Lebanese cabinet approves army deployment

16/08/2006 - 18:43:44

The Lebanese cabinet today approved a plan to deploy the army south of the Litani River to extend government authority over the region, a key provision of the UN ceasefire plan that ended 34 days of fighting between Israel and Hezbollah.

But the decision left unclear what to do about Hezbollah’s presence and weapons in the region bordering Israel. It was widely believed, however, that the army did not plan to actively disarm the guerrillas but to allow Hezbollah fighters to store their weapons and lock up their bunkers.

“The will be no confrontation between the army and brothers in Hezbollah. ... That is not the army’s mission. ... They are not going to chase and, God forbid, exact revenge (on Hezbollah),” said Information Minister Ghazi Aridi after the two-hour Cabinet meeting.

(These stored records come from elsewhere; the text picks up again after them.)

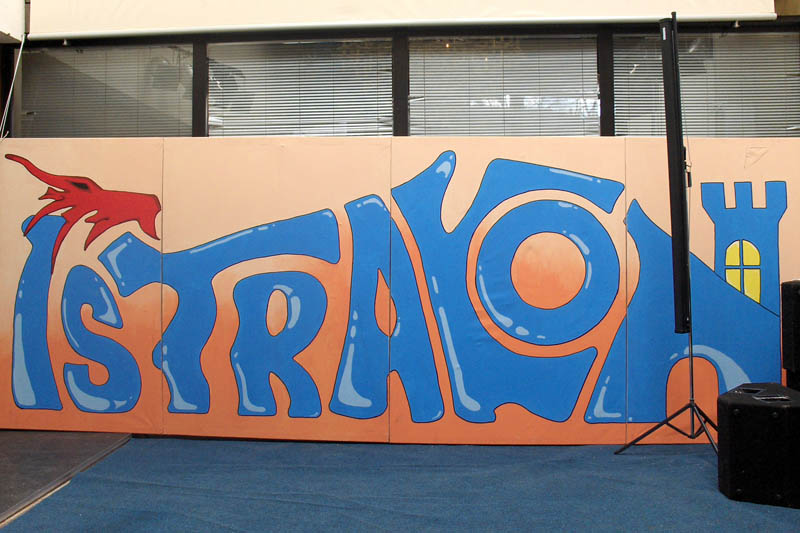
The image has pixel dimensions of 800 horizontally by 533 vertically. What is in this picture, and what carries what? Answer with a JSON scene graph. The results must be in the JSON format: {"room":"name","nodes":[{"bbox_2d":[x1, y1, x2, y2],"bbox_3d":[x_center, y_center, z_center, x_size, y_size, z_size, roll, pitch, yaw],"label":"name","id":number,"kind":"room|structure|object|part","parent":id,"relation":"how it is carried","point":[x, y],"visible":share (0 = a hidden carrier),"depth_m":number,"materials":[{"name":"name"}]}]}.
{"room":"event hall","nodes":[
{"label":"event hall","id":0,"kind":"room"},
{"bbox_2d":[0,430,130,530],"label":"floor","id":1,"kind":"structure","parent":0,"point":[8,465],"depth_m":4.42,"materials":[{"name":"blue carpet"}]},
{"bbox_2d":[0,436,799,532],"bbox_3d":[0.622,1.102,2.754,5.286,0.106,4.931,0,-1,3],"label":"floor","id":2,"kind":"structure","parent":0,"point":[205,443],"depth_m":3.80,"materials":[{"name":"blue carpet"}]},
{"bbox_2d":[1,137,799,442],"bbox_3d":[0.109,0.132,5.194,5.861,1.992,0.128,0,-1,3],"label":"backdrop","id":3,"kind":"object","parent":2,"relation":"on","point":[614,327],"visible":0.87,"depth_m":5.14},
{"bbox_2d":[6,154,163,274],"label":"dragon head","id":4,"kind":"object","parent":3,"relation":"attached to","point":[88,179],"visible":0.92,"depth_m":5.27,"materials":[{"name":"red"}]},
{"bbox_2d":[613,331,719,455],"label":"tripod stand","id":5,"kind":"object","parent":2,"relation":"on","point":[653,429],"visible":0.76,"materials":[{"name":"black metal"}]},
{"bbox_2d":[658,15,691,333],"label":"projection screen","id":6,"kind":"object","parent":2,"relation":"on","point":[670,135],"visible":0.91,"depth_m":4.46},
{"bbox_3d":[1.517,0.884,4.433,0.565,0.347,0.534,0,-1,3],"label":"tripod base","id":7,"kind":"part","parent":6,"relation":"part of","materials":[{"name":"black metal"}]},
{"bbox_2d":[717,383,799,508],"bbox_3d":[1.817,0.855,3.888,0.419,0.486,0.565,-1,-1,31],"label":"speaker","id":8,"kind":"object","parent":2,"relation":"on","point":[728,406],"visible":0.98,"depth_m":3.67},
{"bbox_2d":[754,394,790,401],"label":"handle","id":9,"kind":"object","parent":8,"relation":"on","point":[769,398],"visible":0.98,"depth_m":3.75,"materials":[{"name":"black"}]},
{"bbox_2d":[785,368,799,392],"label":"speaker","id":10,"kind":"object","parent":2,"relation":"on","point":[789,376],"visible":0.39,"depth_m":4.49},
{"bbox_2d":[780,279,799,385],"bbox_3d":[2.389,0.324,4.477,0.436,0.528,0.375,0,-1,3],"label":"speaker","id":11,"kind":"object","parent":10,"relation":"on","point":[799,308],"visible":0.96,"depth_m":4.45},
{"bbox_2d":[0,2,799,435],"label":"wall","id":12,"kind":"structure","parent":0,"point":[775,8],"depth_m":5.50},
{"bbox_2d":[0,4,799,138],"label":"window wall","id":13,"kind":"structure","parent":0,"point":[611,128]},
{"bbox_2d":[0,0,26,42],"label":"white box","id":14,"kind":"object","parent":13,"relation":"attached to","point":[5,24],"visible":0.96,"depth_m":5.41,"materials":[{"name":"white"}]},
{"bbox_2d":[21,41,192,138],"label":"window","id":15,"kind":"structure","parent":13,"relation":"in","point":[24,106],"depth_m":5.84,"materials":[{"name":"glass"}]},
{"bbox_2d":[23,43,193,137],"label":"window blind","id":16,"kind":"object","parent":15,"relation":"attached to","point":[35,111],"visible":0.59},
{"bbox_2d":[208,37,391,136],"bbox_3d":[-0.737,-1.224,5.864,1.455,0.923,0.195,0,-1,3],"label":"window","id":17,"kind":"structure","parent":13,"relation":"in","point":[390,114],"depth_m":5.82,"materials":[{"name":"clear glass"}]},
{"bbox_2d":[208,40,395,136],"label":"window blind","id":18,"kind":"object","parent":17,"relation":"attached to","point":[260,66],"visible":0.62,"depth_m":5.67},
{"bbox_2d":[28,0,780,40],"bbox_3d":[0.015,-1.982,5.366,4.859,0.756,0.352,0,-1,3],"label":"projector screen","id":19,"kind":"object","parent":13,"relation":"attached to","point":[130,2],"visible":0.97,"depth_m":5.34,"materials":[{"name":"white"}]},
{"bbox_2d":[0,35,24,138],"bbox_3d":[-2.692,-1.097,5.504,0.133,1.090,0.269,0,-1,3],"label":"cable","id":20,"kind":"object","parent":19,"relation":"hanging from","point":[11,89],"visible":0.96,"depth_m":5.54,"materials":[{"name":"white plastic"}]},
{"bbox_2d":[408,33,598,136],"bbox_3d":[0.741,-1.223,5.725,1.441,0.911,0.120,0,-1,3],"label":"window","id":21,"kind":"structure","parent":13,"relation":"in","point":[414,80],"depth_m":5.70,"materials":[{"name":"clear glass"}]},
{"bbox_2d":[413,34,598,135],"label":"window blind","id":22,"kind":"object","parent":21,"relation":"attached to","point":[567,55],"visible":0.64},
{"bbox_2d":[610,29,799,138],"bbox_3d":[2.219,-1.185,5.563,1.475,0.996,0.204,0,-1,3],"label":"window","id":23,"kind":"structure","parent":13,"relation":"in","point":[753,132],"depth_m":5.53,"materials":[{"name":"glass"}]},
{"bbox_2d":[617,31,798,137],"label":"window blind","id":24,"kind":"object","parent":23,"relation":"attached to","point":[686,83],"visible":0.51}
]}

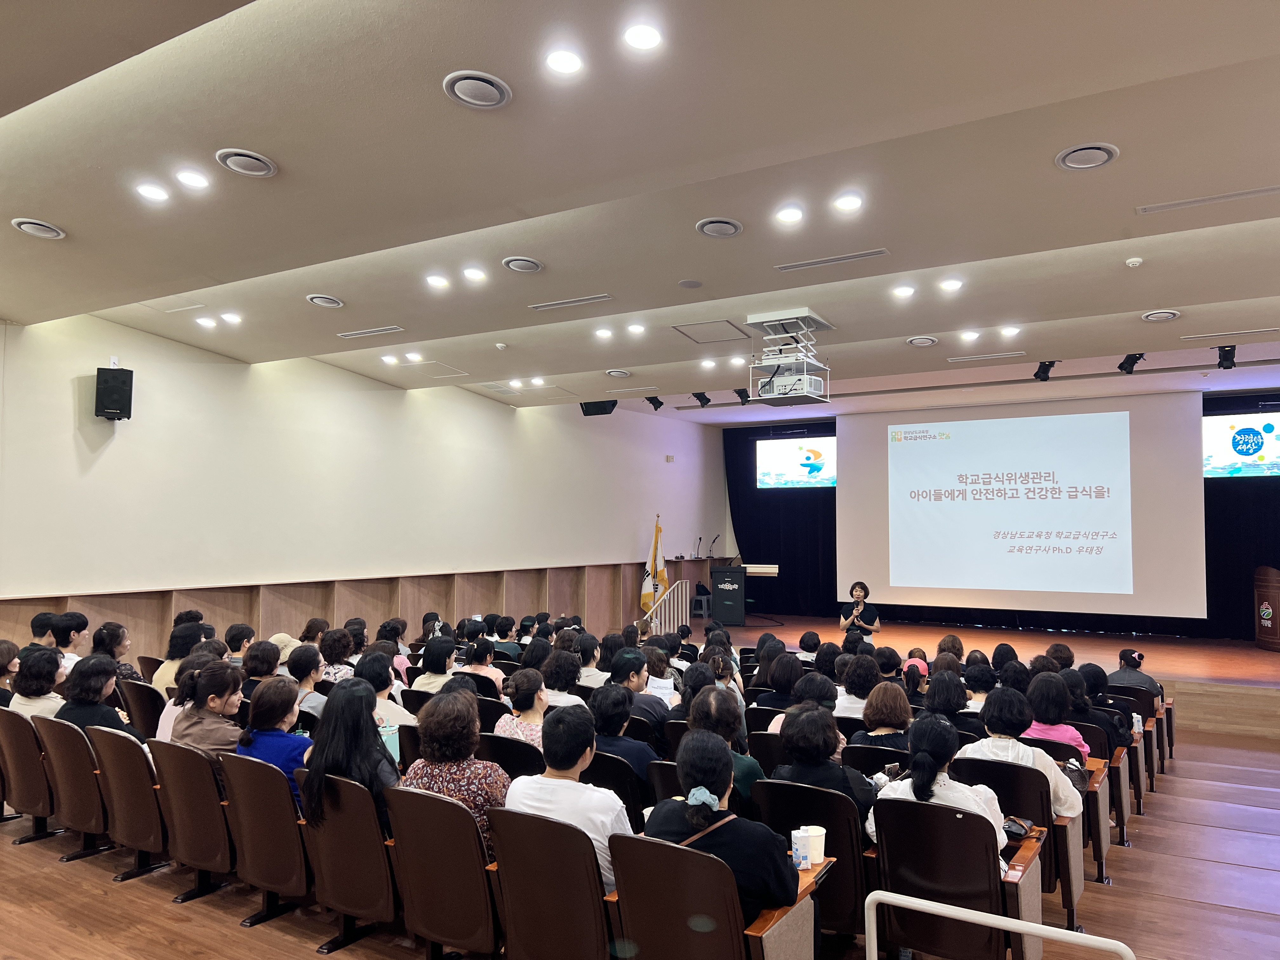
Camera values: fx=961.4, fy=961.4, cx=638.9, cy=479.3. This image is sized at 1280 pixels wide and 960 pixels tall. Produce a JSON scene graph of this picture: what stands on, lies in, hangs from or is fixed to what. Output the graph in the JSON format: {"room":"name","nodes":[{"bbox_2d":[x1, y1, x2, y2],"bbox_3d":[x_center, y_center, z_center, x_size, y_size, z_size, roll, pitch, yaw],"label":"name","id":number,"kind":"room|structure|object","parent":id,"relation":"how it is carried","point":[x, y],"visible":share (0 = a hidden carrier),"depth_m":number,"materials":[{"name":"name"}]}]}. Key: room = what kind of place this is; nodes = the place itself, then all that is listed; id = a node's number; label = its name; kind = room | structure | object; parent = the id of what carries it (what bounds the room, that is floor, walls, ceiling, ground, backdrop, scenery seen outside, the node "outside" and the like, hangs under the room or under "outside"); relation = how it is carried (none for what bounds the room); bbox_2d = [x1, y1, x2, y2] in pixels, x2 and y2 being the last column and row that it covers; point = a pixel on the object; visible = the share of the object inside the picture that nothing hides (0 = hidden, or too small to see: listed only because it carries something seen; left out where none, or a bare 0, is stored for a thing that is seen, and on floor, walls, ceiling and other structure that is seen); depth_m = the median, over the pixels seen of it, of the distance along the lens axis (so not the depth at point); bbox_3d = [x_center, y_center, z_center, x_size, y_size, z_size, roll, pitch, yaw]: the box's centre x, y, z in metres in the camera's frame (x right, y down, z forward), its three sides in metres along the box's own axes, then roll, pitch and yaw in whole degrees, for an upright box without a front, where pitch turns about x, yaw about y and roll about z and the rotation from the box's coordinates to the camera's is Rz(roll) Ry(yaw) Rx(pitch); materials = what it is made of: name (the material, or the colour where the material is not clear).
{"room":"event hall","nodes":[
{"label":"event hall","id":0,"kind":"room"},
{"bbox_2d":[0,312,727,647],"bbox_3d":[-2.488,0.544,10.233,0.208,3.674,12.436,-2,-4,31],"label":"left wall","id":1,"kind":"structure","parent":0,"point":[104,469],"depth_m":9.06,"materials":[{"name":"white paint"}]},
{"bbox_2d":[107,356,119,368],"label":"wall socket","id":2,"kind":"object","parent":1,"relation":"attached to","point":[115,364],"visible":0.76,"depth_m":7.34,"materials":[{"name":"white plastic"}]},
{"bbox_2d":[94,365,133,419],"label":"wall speaker","id":3,"kind":"object","parent":1,"relation":"attached to","point":[117,388],"visible":0.99,"depth_m":7.44,"materials":[{"name":"black plastic"}]},
{"bbox_2d":[0,560,719,667],"bbox_3d":[-2.415,1.649,9.903,0.282,1.262,8.587,-2,-4,31],"label":"wood paneling","id":4,"kind":"structure","parent":1,"relation":"attached to","point":[216,606],"depth_m":9.42,"materials":[{"name":"brown wood"}]},
{"bbox_2d":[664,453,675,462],"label":"wall sensor","id":5,"kind":"object","parent":1,"relation":"attached to","point":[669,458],"visible":0.97,"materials":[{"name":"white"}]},
{"bbox_2d":[0,700,1279,959],"bbox_3d":[0.404,2.073,5.268,9.068,0.217,10.717,-2,-4,31],"label":"floor","id":6,"kind":"structure","parent":0,"point":[1246,843],"depth_m":4.49,"materials":[{"name":"brown wood"}]},
{"bbox_2d":[0,707,60,840],"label":"auditorium chair","id":7,"kind":"object","parent":6,"relation":"on","point":[9,719],"visible":0.58,"depth_m":5.05,"materials":[{"name":"brown plastic"}]},
{"bbox_2d":[0,639,20,705],"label":"woman","id":8,"kind":"object","parent":7,"relation":"on","point":[6,649],"visible":0.54,"depth_m":5.95},
{"bbox_2d":[8,644,68,721],"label":"woman","id":9,"kind":"object","parent":7,"relation":"on","point":[41,670],"visible":0.53,"depth_m":5.47},
{"bbox_2d":[21,610,57,655],"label":"person","id":10,"kind":"object","parent":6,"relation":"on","point":[41,633],"visible":0.41,"depth_m":7.14},
{"bbox_2d":[50,610,89,675],"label":"person","id":11,"kind":"object","parent":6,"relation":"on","point":[75,617],"visible":0.45,"depth_m":6.94},
{"bbox_2d":[30,716,113,857],"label":"auditorium chair","id":12,"kind":"object","parent":6,"relation":"on","point":[83,810],"visible":0.48,"depth_m":4.81,"materials":[{"name":"plastic"}]},
{"bbox_2d":[49,654,139,742],"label":"woman","id":13,"kind":"object","parent":12,"relation":"on","point":[96,689],"visible":0.5,"depth_m":5.12},
{"bbox_2d":[91,621,138,682],"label":"woman","id":14,"kind":"object","parent":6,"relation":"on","point":[102,636],"visible":0.42,"depth_m":6.84},
{"bbox_2d":[87,726,169,881],"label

The Cabinet session on implementing the ceasefire was twice delayed after it became effective on Monday because to Hezbollah members of the government objected to enforcement of the key UN demand that the guerrilla force be disarmed.

The army, which had been assembling north of the Litani, was to cross the river tomorrow morning. In conjunction with UN peacekeepers already in the south, the army will gradually take over territory from which Israeli forces are withdrawing.

“There will be no authority or weapons other than those of the state,” said Information Minister Ghazi Aridi.

Israel had threatened to halt its withdrawal if the Lebanese force did not move south.

Reading from a Cabinet statement, he said the army’s mission was “to defend the national territory, safeguard security ... and prevent any authority of any kind outside that of the Lebanese state.”

The government ordered the army to “insure respect” for the Blue Line, the UN-demarcated border between Lebanon and Israel, and “apply the existing laws with regard to any weapons outside the authority of the Lebanese state.”

That provision does not require Hezbollah to give up its arms, but rather directs them to keep them off the streets.

Hezbollah’s top official in south Lebanon issued the strongest indication yet that the guerrillas would not disarm in the region or withdraw, but rather melt into the local population and hide their weapons.

Hezbollah will have “no visible military presence,” Sheikh Nabil Kaouk told reporters in Tyre.

The Lebanese army has been preparing troops for the past few days for the deployment.

The Cabinet approved the requirement of the UN ceasefire resolution requirement that the army sends 15,000 soldiers to the south to be joined by an equal number of UN peacekeepers to patrol the region between the Israeli border and the Litani River, 18 miles to the north.

It would mark the first time Lebanon’s national army moved in force to a region that was held by Palestinian guerrillas in the 1970s and by Hezbollah since Israel’s troop withdrawal from the area in 2000.